Après tout, Trump a des contraintes qu’Israël n’a pas : comme une opposition intérieure à la guerre ou des considérations économiques globales à l’échelle mondiale.


Netanyahu a réussi à faire en sorte que non seulement les Américains voient les objectifs israéliens concernant les missiles et les proxies du même œil, mais aussi d’autres pays qui, jusqu’à présent, restaient en retrait — en tête desquels les États du Golfe.

En réalité, aujourd’hui, les plus fortes pressions exercées sur les États-Unis pour qu’ils ne fassent pas de compromis avec l’Iran sur ces questions proviennent précisément de ces pays. Israël n’est peut-être que le cinquième pays à exercer une pression sur ce sujet.


Lors des discussions sécuritaires, l’image suivante s’est imposée de manière claire :
les États-Unis ont déjà investi des milliards dans la guerre contre l’Iran. Selon l’évaluation israélienne, il n’existe aucune situation dans laquelle l’Amérique de Trump abandonnerait la campagne militaire pour laisser l’Iran entre les mains de la Russie et de la Chine, qui prendraient le contrôle et récolteraient les profits de sa chute.

Du point de vue de Trump, celui qui doit récolter les fruits de la campagne contre l’Iran est les États-Unis — et eux seuls.


Et qu’en est-il de la possibilité d’une chute du régime ?

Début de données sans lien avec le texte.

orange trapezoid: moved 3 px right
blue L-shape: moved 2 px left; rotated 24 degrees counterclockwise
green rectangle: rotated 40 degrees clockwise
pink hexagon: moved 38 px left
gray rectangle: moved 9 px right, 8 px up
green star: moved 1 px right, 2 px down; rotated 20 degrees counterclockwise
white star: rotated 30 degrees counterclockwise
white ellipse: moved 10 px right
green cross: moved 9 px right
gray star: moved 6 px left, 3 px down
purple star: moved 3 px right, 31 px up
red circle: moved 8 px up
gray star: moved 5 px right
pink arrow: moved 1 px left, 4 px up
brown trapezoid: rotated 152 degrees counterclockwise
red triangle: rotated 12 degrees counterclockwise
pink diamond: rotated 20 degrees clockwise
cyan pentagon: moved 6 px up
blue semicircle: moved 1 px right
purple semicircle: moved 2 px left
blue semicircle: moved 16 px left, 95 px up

En Israël, on estime que cet objectif est également atteignable, même si cela n’apparaît pas directement dans le document américain.

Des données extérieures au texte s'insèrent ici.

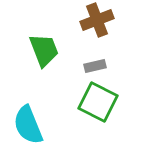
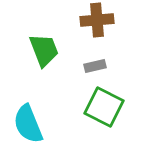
brown cross: rotated 16 degrees clockwise
green square: moved 6 px right, 5 px down
cyan semicircle: moved 1 px up
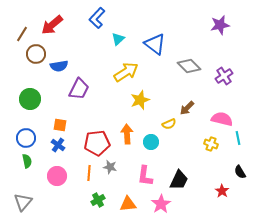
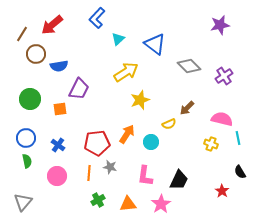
orange square: moved 16 px up; rotated 16 degrees counterclockwise
orange arrow: rotated 36 degrees clockwise
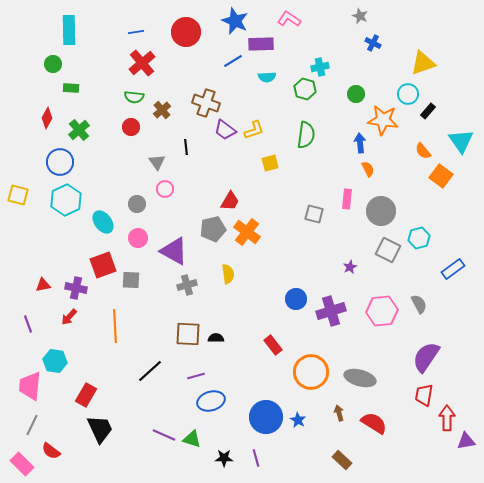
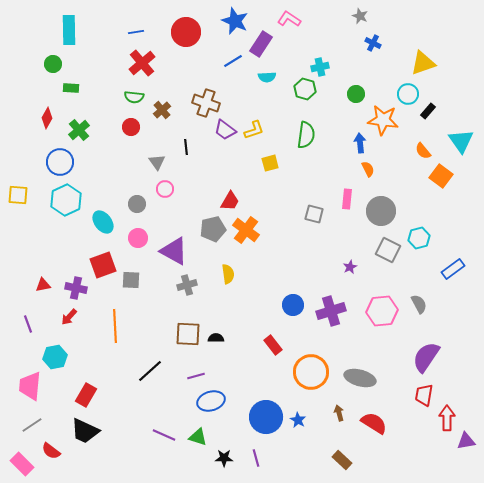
purple rectangle at (261, 44): rotated 55 degrees counterclockwise
yellow square at (18, 195): rotated 10 degrees counterclockwise
orange cross at (247, 232): moved 1 px left, 2 px up
blue circle at (296, 299): moved 3 px left, 6 px down
cyan hexagon at (55, 361): moved 4 px up; rotated 20 degrees counterclockwise
gray line at (32, 425): rotated 30 degrees clockwise
black trapezoid at (100, 429): moved 15 px left, 2 px down; rotated 140 degrees clockwise
green triangle at (192, 439): moved 6 px right, 2 px up
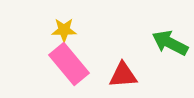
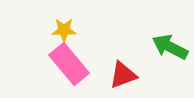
green arrow: moved 4 px down
red triangle: rotated 16 degrees counterclockwise
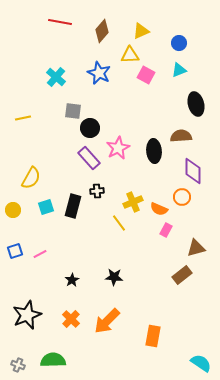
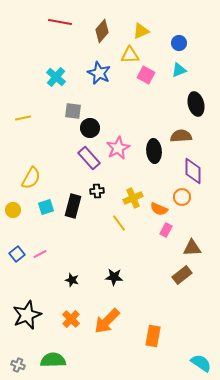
yellow cross at (133, 202): moved 4 px up
brown triangle at (196, 248): moved 4 px left; rotated 12 degrees clockwise
blue square at (15, 251): moved 2 px right, 3 px down; rotated 21 degrees counterclockwise
black star at (72, 280): rotated 24 degrees counterclockwise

Cette semaine, l’Iran a lancé un nouveau billet de 10 millions de rials, équivalant à un peu moins de 24 shekels. Son économie est complètement dévastée, et la guerre n’a fait qu’aggraver la situation.

Un régime qui ne parvient pas à financer les soldats des Gardiens de la Révolution et les responsables du pouvoir ne pourra pas le faire davantage dans un avenir proche, bien après la fin de la guerre.

Il en va de même pour la grave pénurie d’eau et pour les données commerciales perturbées.